Bununla birlikte, turbojet motorların verimliliği hala pistonlu motorlardan daha kötü olduğu için, hikaye tam olarak sona ermemişti, ancak 1970'lerde yüksek baypas jet motorları, gibi ilk yorumcular tarafından öngörülmeyen bir yenilik Edgar Buckingham onlara saçma gelen yüksek hızlarda ve yüksek irtifalarda, ancak o zaman yakıt verimliliği en sonunda en iyi pistonlu ve pervaneli motorlarınkini aştı.[16] ve dünyanın dört bir yanında hızlı, güvenli, ekonomik seyahat hayali nihayet geldi ve asık suratlıları, eğer o zaman için iyi kurulmuşsa, jet motorlarının asla fazla bir anlam ifade etmeyeceğine dair tahminler sonsuza dek öldürüldü.

Ayrıca bakınız

Referanslar

  1. ^ Jet Motorunun Tarihi Arşivlendi 19 Şubat 2011 Wayback Makinesi. Erişim: 29 Haziran 2010.
  2. ^ ABD Patenti 1.980.266
  3. ^ George Mindling, Robert Bolton: ABD Hava Kuvvetleri Taktik Füzeleri: 1949–1969: ÖncülerLulu.com, 200: ISBN  0-557-00029-7. pp6-31
  4. ^ pervane verimliliği Arşivlendi 25 Mayıs 2008 Wayback Makinesi
  5. ^ Patent numarası 554.906
  6. ^ Gyorgy, Nagy Istvan, "Albert Fono: Bir Jet Tahrik Öncüsü", Uluslararası Astronotik Kongresi, 1977, IAF / IAA
  7. ^ Dugger Gordon L. (1969).

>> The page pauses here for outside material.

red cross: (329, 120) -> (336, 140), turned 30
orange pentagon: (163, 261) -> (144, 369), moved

Ramjet'ler. Amerikan Havacılık ve Uzay Bilimleri Enstitüsü, s. 15.
  8. ^ Maxime Guillaume, "Propulseur par réaction sur l'air," Fransız patent no. 534.801 (dosyalanma tarihi: 3 Mayıs 1921; yayınlanma tarihi: 13 Ocak 1922). Çevrimiçi olarak (Fransızca) şu adresten edinilebilir: http://v3.espacenet.com/origdoc?DB=EPODOC&IDX=FR534801&F=0&QPN=FR534801 .
  9. ^ "sod1280.tmp" (PDF). Alındı 26 Mart 2010.
  10. ^ "Güneşin Peşinde - Frank Whittle". PBS. Alındı 26 Mart 2010.
  11. ^ "Tarih - Frank Whittle (1907–1996)". BBC. Alındı 26 Mart 2010.
  12. ^ Frank Whittle, "Uçakların ve diğer araçların tahrikine ilişkin iyileştirmeler," İngiliz patent no. 347.206 (dosyalanma tarihi: 16 Ocak 1930). Çevrimiçi olarak şu adresten temin edilebilir: http://v3.espacenet.com/origdoc?DB=EPODOC&IDX=GB347206&F=0&QPN=GB347206 .
  13. ^ Jet Motorunun Tarihi - Sir Frank Whittle - Hans Von Ohain
  14. ^ "Uçuştaki Zarafet" (Hans von Ohain: Uçuşta Zarafet (Reston, Virginia: Amerikan Havacılık ve Uzay Bilimleri Enstitüsü, Inc.), 2001)
  15. ^ Warsitz, Lutz: İLK JET PİLOTU - Alman Test Pilotu Erich Warsitz'in Hikayesi (s. 125), Pen and Sword Books Ltd., İngiltere, 2009
  16. ^ "ch10-3". Hq.nasa.gov. Alındı 26 Mart 2010.